На грани сна и яви Мидиру показалось, что его еще раз обняли и, может, даже поцеловали, но поручиться он бы не смог, зато спалось действительно крепко и сладко.

Следующий день начался обыкновенно, Мидир удрал от нянек, три раза перезастегивал свою одежду, потому что сидела неудобно, потом отчаялся и отправился искать Киринна — тот всегда быстро заставлял всех слушаться, даже шнурочки, пуговки и веревочки. Выглядел начальник стражи веселее, чем накануне, чуть более спокойно, но и по-обыкновенному живой, тяжелый и огромный. С одеждой Киринн справился быстрее, чем Мидир ожидал, так что на завтрак еще отвести успел, как будто его кто-то просил.

После завтрака день покатился своим чередом, события вчерашней ночи все больше отдавали сном, жутким, нереальным, но поэтому страшным только в тенях. Белых волков в замке тоже не было видно, Мидир вовсе расслабился, находя, что жизнь почти не изменилась, как была удобной, приятной и привычной, так и осталась.

Все опять изменилось к вечеру, когда Мидир искренне почти забыл, что изменения действительно были. Разговор за ужином перетекал от политики к политике, отец с Мэрвином обсуждали опасности объединения Леса с Камнем, потом припомнили распри внутри собственного Дома, тут-то и всплыли снова белые волки.
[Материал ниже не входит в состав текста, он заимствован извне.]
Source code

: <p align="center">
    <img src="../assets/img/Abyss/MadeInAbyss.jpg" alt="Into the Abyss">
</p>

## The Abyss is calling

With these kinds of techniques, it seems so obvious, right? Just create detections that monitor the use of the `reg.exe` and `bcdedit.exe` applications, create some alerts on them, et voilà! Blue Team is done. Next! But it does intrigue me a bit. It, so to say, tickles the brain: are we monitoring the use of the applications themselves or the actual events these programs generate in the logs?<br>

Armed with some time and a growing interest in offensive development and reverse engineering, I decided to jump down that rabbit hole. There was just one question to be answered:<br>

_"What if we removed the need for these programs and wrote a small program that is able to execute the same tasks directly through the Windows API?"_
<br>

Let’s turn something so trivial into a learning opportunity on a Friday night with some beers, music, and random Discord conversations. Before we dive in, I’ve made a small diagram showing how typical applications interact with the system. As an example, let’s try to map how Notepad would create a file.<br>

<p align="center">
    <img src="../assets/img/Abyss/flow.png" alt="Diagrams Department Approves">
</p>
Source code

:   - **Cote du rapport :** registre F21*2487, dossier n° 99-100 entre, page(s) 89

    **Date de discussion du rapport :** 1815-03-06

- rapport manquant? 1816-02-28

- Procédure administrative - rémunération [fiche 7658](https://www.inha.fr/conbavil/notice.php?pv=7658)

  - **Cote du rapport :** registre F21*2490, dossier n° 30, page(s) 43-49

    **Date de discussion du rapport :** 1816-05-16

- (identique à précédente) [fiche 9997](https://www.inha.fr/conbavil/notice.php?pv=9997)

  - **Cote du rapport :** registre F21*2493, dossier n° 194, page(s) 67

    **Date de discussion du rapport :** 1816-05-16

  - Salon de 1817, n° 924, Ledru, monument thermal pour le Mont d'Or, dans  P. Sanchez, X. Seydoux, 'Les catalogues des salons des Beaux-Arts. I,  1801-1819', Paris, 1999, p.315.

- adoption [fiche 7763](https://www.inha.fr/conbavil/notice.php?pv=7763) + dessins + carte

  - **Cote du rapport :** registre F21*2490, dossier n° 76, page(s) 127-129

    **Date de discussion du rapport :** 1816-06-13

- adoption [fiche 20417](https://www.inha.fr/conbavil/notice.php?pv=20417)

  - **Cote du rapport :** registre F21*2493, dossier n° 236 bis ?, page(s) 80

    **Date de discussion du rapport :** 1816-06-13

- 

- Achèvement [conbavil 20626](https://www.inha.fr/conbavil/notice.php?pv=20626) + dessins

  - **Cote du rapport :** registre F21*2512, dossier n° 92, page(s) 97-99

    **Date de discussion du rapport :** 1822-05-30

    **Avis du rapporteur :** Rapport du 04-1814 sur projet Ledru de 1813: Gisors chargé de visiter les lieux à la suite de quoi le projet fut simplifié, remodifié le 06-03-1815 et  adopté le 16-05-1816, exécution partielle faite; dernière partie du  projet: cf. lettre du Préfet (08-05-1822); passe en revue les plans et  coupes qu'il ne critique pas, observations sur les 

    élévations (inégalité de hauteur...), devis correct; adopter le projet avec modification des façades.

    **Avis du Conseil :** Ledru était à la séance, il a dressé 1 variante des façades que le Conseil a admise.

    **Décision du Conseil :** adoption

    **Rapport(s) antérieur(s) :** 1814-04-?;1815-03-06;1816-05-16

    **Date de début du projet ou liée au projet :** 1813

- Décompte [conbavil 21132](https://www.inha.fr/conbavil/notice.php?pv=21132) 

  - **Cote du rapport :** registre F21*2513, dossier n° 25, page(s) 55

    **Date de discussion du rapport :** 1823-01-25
— Им стоит напомнить об обязанностях, не только о свободах, — Мэрвин, как обычно, идеальный, поправлял салфетку на коленях и не смотрел ни на кого, кроме отца.

— Белые, вечно с ними проблемы. Однако есть и приличные ши. Следовало бы дать Киринну время, — задумчиво произнес отец, глядя почему-то на Мидира. — Все-таки смерть ребенка…
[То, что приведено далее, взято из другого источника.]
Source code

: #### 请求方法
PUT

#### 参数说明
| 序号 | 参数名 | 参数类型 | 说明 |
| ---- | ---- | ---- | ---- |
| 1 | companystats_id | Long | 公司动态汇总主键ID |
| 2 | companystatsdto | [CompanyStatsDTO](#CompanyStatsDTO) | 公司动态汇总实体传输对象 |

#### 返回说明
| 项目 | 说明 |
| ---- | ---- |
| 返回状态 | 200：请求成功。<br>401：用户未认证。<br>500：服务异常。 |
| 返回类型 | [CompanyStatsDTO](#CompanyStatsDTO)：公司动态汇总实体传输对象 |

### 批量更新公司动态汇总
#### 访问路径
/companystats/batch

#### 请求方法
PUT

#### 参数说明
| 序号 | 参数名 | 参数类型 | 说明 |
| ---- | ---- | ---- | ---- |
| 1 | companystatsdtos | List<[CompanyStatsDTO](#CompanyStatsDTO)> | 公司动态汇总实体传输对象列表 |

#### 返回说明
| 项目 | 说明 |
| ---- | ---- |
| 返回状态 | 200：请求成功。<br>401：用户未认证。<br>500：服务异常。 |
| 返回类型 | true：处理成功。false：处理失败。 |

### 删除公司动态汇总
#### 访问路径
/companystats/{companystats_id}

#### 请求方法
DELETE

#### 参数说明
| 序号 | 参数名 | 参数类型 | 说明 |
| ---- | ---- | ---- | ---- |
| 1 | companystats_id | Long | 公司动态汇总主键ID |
— …самое страшное, что может случиться! — мама дрогнула, вилка выпала из ее рук и покатилась по каменному полу.

— Ужин окончен! — торопливо объявил отец.

Мэрвин недовольно покривился, ничего не говоря, просто встал и ушел, Мидир хотел подойти к маме, успокоить, напомнить, что они с Мэрвином оба живые, не надо так волноваться, но отец успел раньше, уже подхватил ее под руку, уже увел куда-то в галерею, они уже пропали в длинных факельных тенях.

Мидир вздохнул, покачал ногами в воздухе — скоро он вырастет, тогда это тоже будет сделать невозможно, не в обеденном зале и не на этих стульях точно.

Потом появился Воган. Он вечно каким-то образом именно появлялся, появлялся неожиданно и словно бы ниоткуда, хотя был выше и толще любого нормального волка, а уж его голос грохотал не хуже, чем водопад.